As the Belgian professor of psychology Mattias Desmet says: ‘Totalitarianism and technocracy like to present themselves as the pinnacle of rationality and science.’ (The Psychology of Totalitarianism, 2022).
Warnings must be given more widely about the potential for increased digitalised surveillance, tracking and control by centralised government and bureaucracy, and for power to fall into ever fewer hands; about the increase in intrusive actions by security agencies, pressure on the right to privacy, increased censorship and curbs on free speech with suppression of views alternative to that of the establishment.
Universal digitalisation — particularly of currency, IDs, face recognition and health or vaccine ‘passports’ — certainly would not be as ‘smart’ as we’re led to believe, and people need to be made aware of the dangers, lest they simply sleepwalk into unwelcome and likely irreversible results.

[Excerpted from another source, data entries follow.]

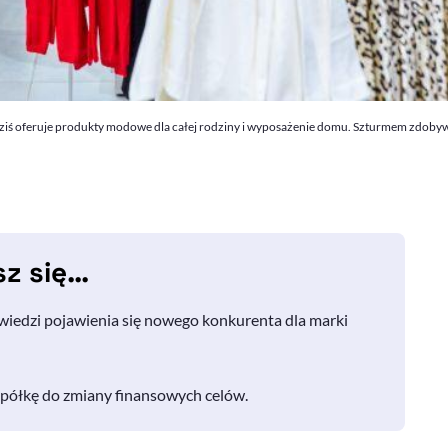
dziś oferuje produkty modowe dla całej rodziny i wyposażenie domu. Szturmem zdobywa 
sz się…
wiedzi pojawienia się nowego konkurenta dla marki
 spółkę do zmiany finansowych celów.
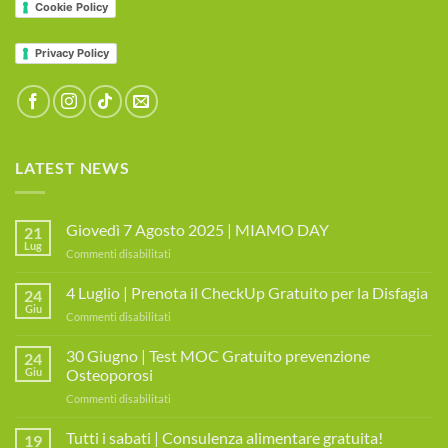
Cookie Policy
Privacy Policy
LATEST NEWS
Giovedì 7 Agosto 2025 | MIAMO DAY
21
Lug
su
Commenti disabilitati
Giovedì
7
4 Luglio | Prenota il CheckUp Gratuito per la Disfagia
24
Agosto
Giu
su
Commenti disabilitati
2025
4
|
Luglio
30 Giugno | Test MOC Gratuito prevenzione
MIAMO
24
|
Giu
Osteoporosi
DAY
Prenota
su
Commenti disabilitati
il
30
CheckUp
Giugno
Tutti i sabati | Consulenza alimentare gratuita!
Gratuito
19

Acceptance now of unchecked digitalisation could mean subservience later. See my articles from earlier this year: ‘Why we should be wary of a smart future’ (January, 2023), and ‘Can the West turn the tide of tyranny?’ (March, 2023).

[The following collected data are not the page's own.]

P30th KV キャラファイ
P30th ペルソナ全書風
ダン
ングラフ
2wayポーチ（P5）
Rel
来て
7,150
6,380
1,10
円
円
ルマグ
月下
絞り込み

So I welcome the release by the World Council for Health (WCH) of a policy brief by an expert group in political science and the natural sciences — Effects of unregulated digitalisation on health and democracy (August 2023) — which calls for discernment in the use of technology and for digital innovations under the umbrella of the Fourth Industrial Revolution to be subjected to greater scrutiny so as to differentiate between beneficial and harmful outcomes.